I write this letter with a crayon that I found in my jeans and on the back of receipts while I wait for the school bus to come, who knows when I’ll find free time again?

So dear Santa here is my wish list …..

I’d like a pair eyes at the back of my head, sharp ears that listen not to just what the kids say but also what they are deviously thinking to do next, extra strong legs that don’t ache after a day of hopping n running (in any colour, except black and blue, which they already are), arms that can do a 360 degree flip and are strong enough to carry a screaming child out of the toy store.

I’d like a waist since I lost mine somewhere in the midst of my pregnancy. 
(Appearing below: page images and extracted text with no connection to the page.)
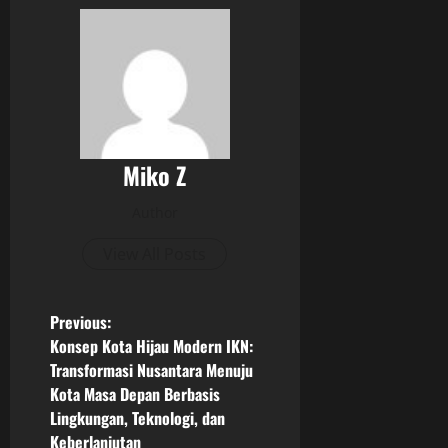
Miko Z
Author
View All Posts
P
Previous:
Konsep Kota Hijau Modern IKN:
o
Transformasi Nusantara Menuju
Kota Masa Depan Berbasis
s
Lingkungan, Teknologi, dan
Keberlanjutan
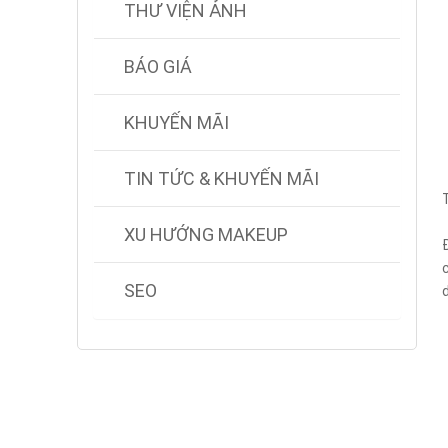
THƯ VIỆN ẢNH
BÁO GIÁ
KHUYẾN MÃI
TIN TỨC & KHUYẾN MÃI
XU HƯỚNG MAKEUP
SEO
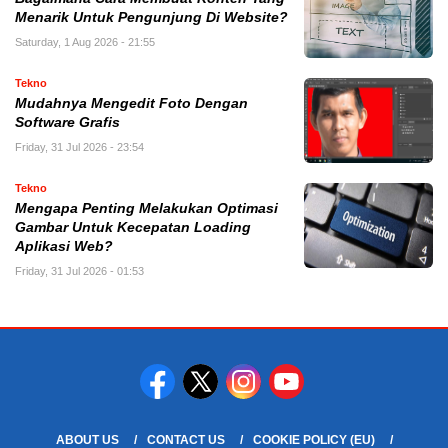
Menarik Untuk Pengunjung Di Website?
Saturday, 1 Aug 2026 - 21:55
Tekno
Mudahnya Mengedit Foto Dengan
Software Grafis
Friday, 31 Jul 2026 - 23:54
Tekno
Mengapa Penting Melakukan Optimasi
Gambar Untuk Kecepatan Loading
Aplikasi Web?
Friday, 31 Jul 2026 - 01:53
ABOUT US
CONTACT US
COOKIE POLICY (EU)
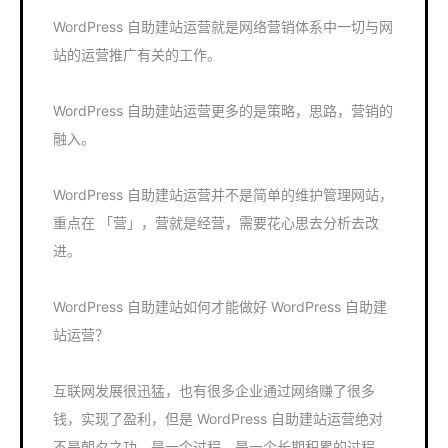
WordPress 自助建站运营就是网络营销体系中一切与网
站的运营推广有关的工作。
WordPress 自助建站运营更多的是策略，思路，营销的
融入。
WordPress 自助建站运营并不是简单的维护管理网站，
重点在 「营」，营就是经营，需要花心思去分析去改
进。
WordPress 自助建站如何才能做好 WordPress 自助建
站运营？
互联网发展很迅猛，也有很多企业通过网络赚了很多
钱，实现了盈利，但是 WordPress 自助建站运营绝对
不是朝夕之功，是一个过程，是一个长期积累的过程，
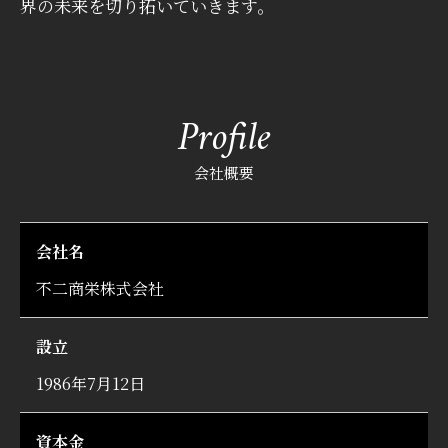
界の未来を切り拓いていきます。
Profile
会社概要
会社名
不二商栄株式会社
設立
1986年7月12日
資本金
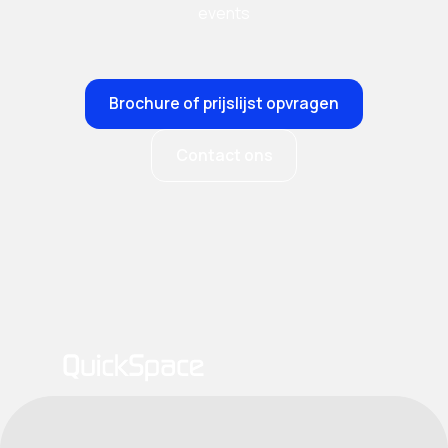
events
Brochure of prijslijst opvragen
Contact ons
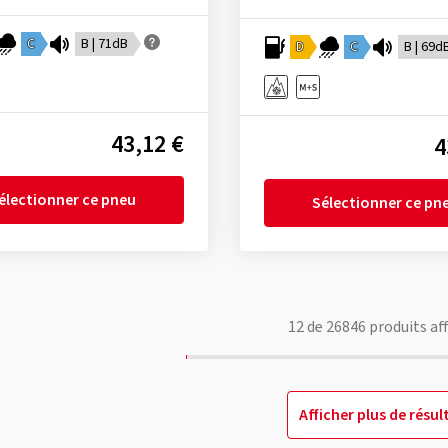
C
B | 71dB
D
C
B | 69d
43,12 €
4
électionner ce pneu
Sélectionner ce pn
12
de
26846
produits af
Afficher plus de résul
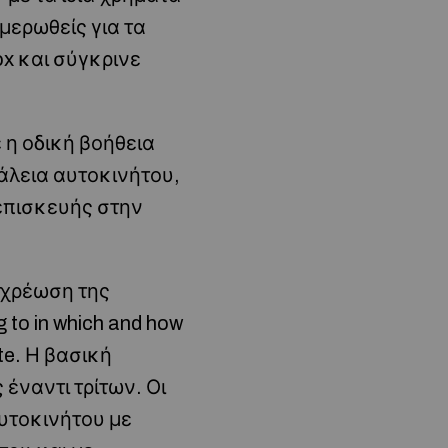
μερωθείς για τα
x και σύγκρινε
 η οδική βοήθεια
άλεια αυτοκινήτου,
επισκευής στην
 χρέωση της
 to in which and how
ite. Η βασική
έναντι τρίτων. Οι
αυτοκινήτου με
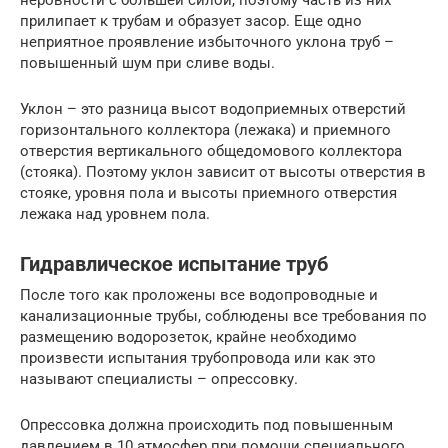
прилипает к трубам и образует засор. Еще одно
неприятное проявление избыточного уклона труб –
повышенный шум при сливе воды.
Уклон – это разница высот водоприемных отверстий
горизонтального коллектора (лежака) и приемного
отверстия вертикального общедомового коллектора
(стояка). Поэтому уклон зависит от высоты отверстия в
стояке, уровня пола и высоты приемного отверстия
лежака над уровнем пола.
Гидравлическое испытание труб
После того как проложены все водопроводные и
канализационные трубы, соблюдены все требования по
размещению водорозеток, крайне необходимо
произвести испытания трубопровода или как это
называют специалисты – опрессовку.
Опрессовка должна происходить под повышенным
давлением в 10 атмосфер при помощи специального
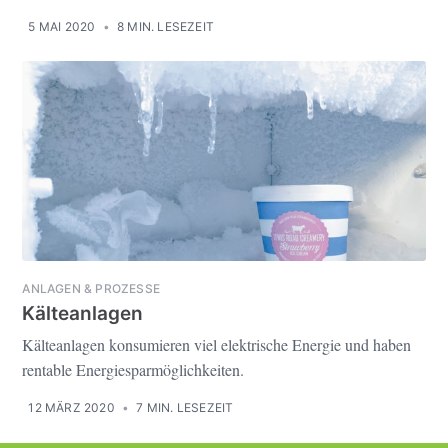
5 MAI 2020
•
8 MIN. LESEZEIT
ANLAGEN & PROZESSE
Kälteanlagen
Kälteanlagen konsumieren viel elektrische Energie und haben
rentable Energiesparmöglichkeiten.
12 MÄRZ 2020
•
7 MIN. LESEZEIT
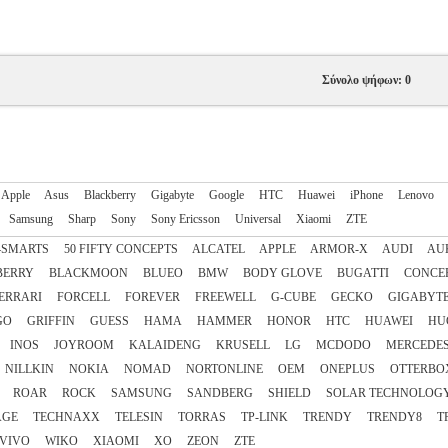
Σύνολο ψήφων: 0
Apple
Asus
Blackberry
Gigabyte
Google
HTC
Huawei
iPhone
Lenovo
Samsung
Sharp
Sony
Sony Ericsson
Universal
Xiaomi
ZTE
4SMARTS
50 FIFTY CONCEPTS
ALCATEL
APPLE
ARMOR-X
AUDI
AU
BERRY
BLACKMOON
BLUEO
BMW
BODY GLOVE
BUGATTI
CONCE
ERRARI
FORCELL
FOREVER
FREEWELL
G-CUBE
GECKO
GIGABYT
GO
GRIFFIN
GUESS
HAMA
HAMMER
HONOR
HTC
HUAWEI
HU
INOS
JOYROOM
KALAIDENG
KRUSELL
LG
MCDODO
MERCEDE
NILLKIN
NOKIA
NOMAD
NORTONLINE
OEM
ONEPLUS
OTTERBO
ROAR
ROCK
SAMSUNG
SANDBERG
SHIELD
SOLAR TECHNOLOG
AGE
TECHNAXX
TELESIN
TORRAS
TP-LINK
TRENDY
TRENDY8
T
VIVO
WIKO
XIAOMI
XO
ZEON
ZTE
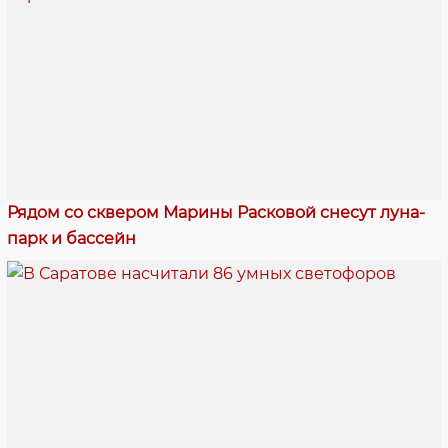
Рядом со сквером Марины Расковой снесут луна-
парк и бассейн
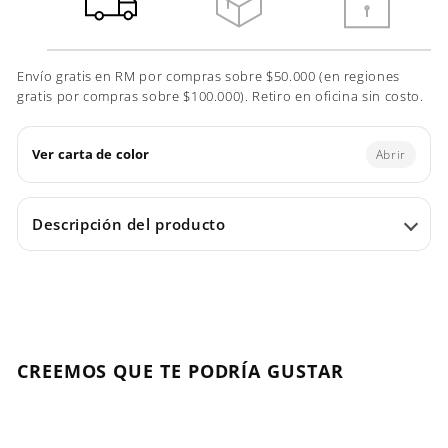
Envío gratis en RM por compras sobre $50.000 (en regiones
gratis por compras sobre $100.000). Retiro en oficina sin costo.
Ver carta de color
Abrir
Descripción del producto
CREEMOS QUE TE PODRÍA GUSTAR
Agregar al carrito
I’d like furniture with fingerprint resistant polish, a television that doesn’t broadcast programs of Chota Bheem and a refrigerator with a secret compartment for the chocolates.

I need a talking doll that says, “Yes, Amma” to boost my confidence, along with one potty-trained toddler, kids who don’t fight over the same toys and clothes that go on and off them without it being a wrestling match. 

I think a recording of Buddhist chants, “Don’t drop the food” and ‘Pick up your toys” would help at a subconscious level.

A few Christmas miracles to brighten the holiday season. Could the porridge taste like ice cream and the paratha like pizza? 

One last super request, can you give me an additional pair of hands? Uhh ho … that would make me look so uncool, could you remind my better half to use his hands to give me a hands down, instead of being the stranger-who-walks around the home.

Well, Santa, the school bus is around the corner and the crayon is now a stubble. Moreover, I’ve used all the receipts in my bag and the fresh tissues I had. 

Have a safe trip and drive carefully! There are cookies on the table but don’t eat too many or mess up the table. A big pat and sugar cubes for the reindeers

In anticipation, Mom.

PS: Of course, you can cancel my requests if you can keep my children young enough, long enough to believe in Santa and loving enough to give me a big hug before bed!